TEKS BACAAN =>
* * * * * * * * *
Sebuah Arti Kepedulian

Sebuah Arti Kepedulian 

Cing Ato

Guru Blogger Madrasah 

Rabu, 17 Juni 2024. Ada seorang murid yang bernama "Alfa...." beliau alumni tahun 2017 MTsN 5 Jakarta. Beliau menyapa lewat messenger kepada saya. Bukan saja menyapa, beliau pun menawarkan jasa untuk mengantar saya lewat grab-nya jika saya hendak ke rumah sakit untuk check up ke dokter tanpa imbalan alias gratis. Ini kalimat yang beliau tulis dan saya abadikan dalam artikel sederhana ini. 

        "Assalamualaikum Cing Ato, perkenalkan saya alumni MTsN 5 Jakarta tahun 2017. Melihat perjalanann Cing Ato saya salut pak. Nah, kebetulan juga saya baru bulan ini nge-grab pak, saya siap ngabdi ke bapak semisalnya butuh check up ke rumah sakit, saya siap ngantar pak. tidak usah bayar pak."

Sebagai seorang guru yang pernah mendidik beliau saya terharu dan bangga mendapatkan seorang murid yang mempunyai rasa simpati dan empati terhadap gurunya. 

Dalam dunia pendidikan selain ilmu pengetahuan yang diberikan, ada yang tak kala penting yang harus ditanamkan sejak dini yaitu pendidikan karakter. 

Bahkan menurut pandangan para cerdik pandai pendidikan dimulai dengan cara mendidik adabnya (karakter) terlebih dahulu baru ilmu pengetahuan. 

Karakter inilah yang akan menghantarkan peserta didik menjadi manusia bermanfaat bukan hanya untuk dirinya saja, tetapi juga untuk orang lain.
* * * * * * * * *
CUPLIKAN DATA =>
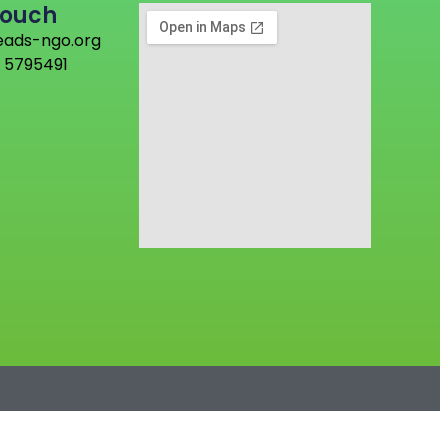
Touch
eads-ngo.org
 5795491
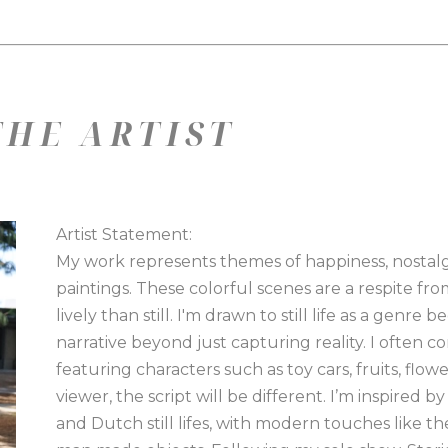
HE ARTIST
Artist Statement:
My work represents themes of happiness, nostalgia
paintings. These colorful scenes are a respite fr
lively than still. I'm drawn to still life as a genre
narrative beyond just capturing reality. I often cons
featuring characters such as toy cars, fruits, flow
viewer, the script will be different. I’m inspired b
and Dutch still lifes, with modern touches like the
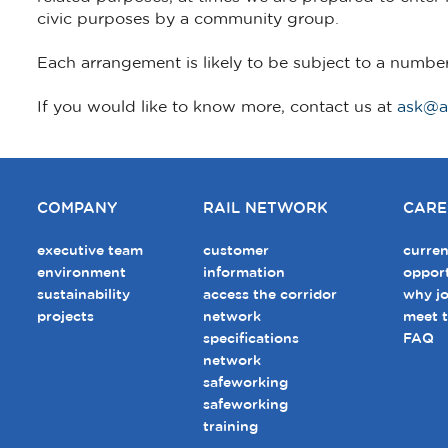
civic purposes by a community group.
Each arrangement is likely to be subject to a numbe
If you would like to know more, contact us at
ask@a
COMPANY
RAIL NETWORK
CARE
executive team
customer
curren
environment
information
opport
sustainability
access the corridor
why jo
projects
network
meet 
specifications
FAQ
network
safeworking
safeworking
training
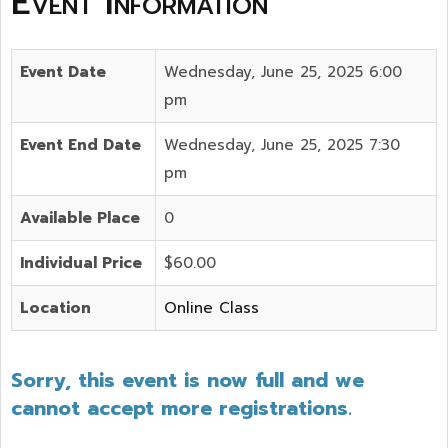
Event Information
Event Date
Wednesday, June 25, 2025 6:00
pm
Event End Date
Wednesday, June 25, 2025 7:30
pm
Available Place
0
Individual Price
$60.00
Location
Online Class
Sorry, this event is now full and we
cannot accept more registrations.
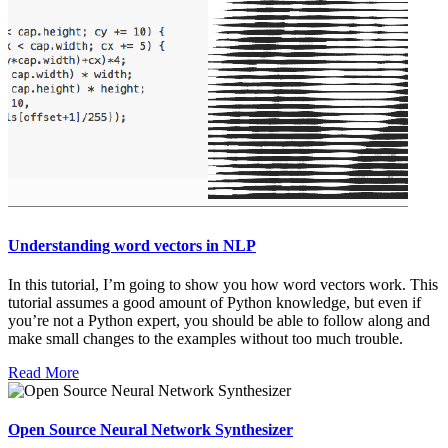
Understanding word vectors in NLP
In this tutorial, I’m going to show you how word vectors work. This
tutorial assumes a good amount of Python knowledge, but even if
you’re not a Python expert, you should be able to follow along and
make small changes to the examples without too much trouble.
Read More
Open Source Neural Network Synthesizer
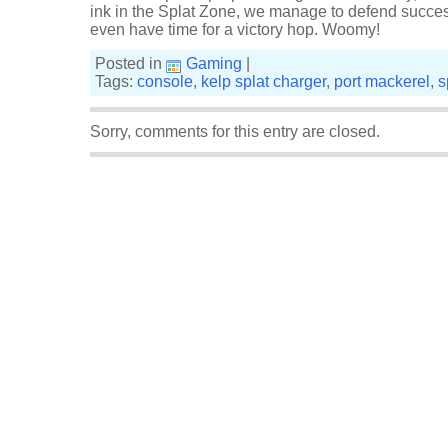
ink in the Splat Zone, we manage to defend successf
even have time for a victory hop. Woomy!
Posted in
Gaming
|
Tags:
console
,
kelp splat charger
,
port mackerel
,
s
Sorry, comments for this entry are closed.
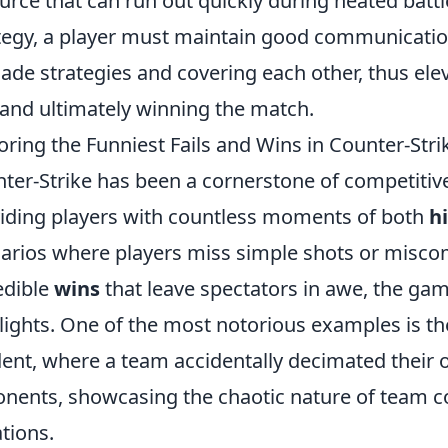
urce that can run out quickly during heated battle
tegy, a player must maintain good communication
ade strategies and covering each other, thus ele
s and ultimately winning the match.
oring the Funniest Fails and Wins in Counter-Stri
ter-Strike has been a cornerstone of competitive
iding players with countless moments of both
hi
arios where players miss simple shots or misco
edible
wins
that leave spectators in awe, the game
lights. One of the most notorious examples is t
dent, where a team accidentally decimated their 
nents, showcasing the chaotic nature of team co
ations.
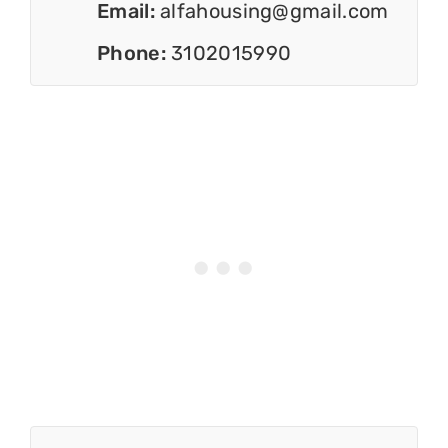
Email:
alfahousing@gmail.com
Phone:
3102015990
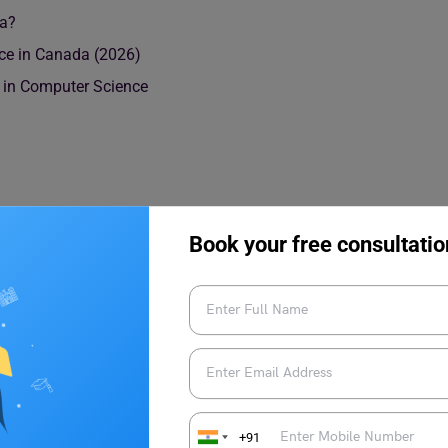
da?
nce in Canada (2026)
s in Computer Science
Book your free consultatio
urse Details
in Canada
+91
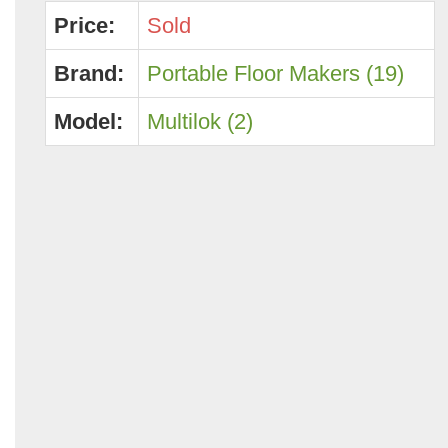
Price:
Sold
Brand:
Portable Floor Makers (19)
Model:
Multilok (2)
* * * * * * * * *
PETUNJUK TUGAS =>
a. Jawablah pertanyaan berikut berdasarkan teks bacaan.
(i) Murid tersebut merupakan alumni sekolah mana dan tahun berapa?
(ii) Melalui apa murid tersebut menyapa penulis?
(iii) Menurut pandangan para cerdik pandai, pendidikan dimulai dengan cara apa?
b. Salinlah bagian teks bacaan mulai dari "Dalam dunia pendidikan" sampai dengan "untuk orang lain.".

JAWABAN SETIAP TUGAS =>
a.
(i) MTsN 5 Jakarta, tahun 2017.
(ii) Melalui messenger.
(iii) Dengan mendidik adabnya (karakter) terlebih dahulu, baru kemudian ilmu pengetahuan.

b.
Dalam dunia pendidikan selain ilmu pengetahuan yang diberikan, ada yang tak kala penting yang harus ditanamkan sejak dini yaitu pendidikan karakter. 

Bahkan menurut pandangan para cerdik pandai pendidikan dimulai dengan cara mendidik adabnya (karakter) terlebih dahulu baru ilmu pengetahuan. 

Karakter inilah yang akan menghantarkan peserta didik menjadi manusia bermanfaat bukan hanya untuk dirinya saja, tetapi juga untuk orang lain.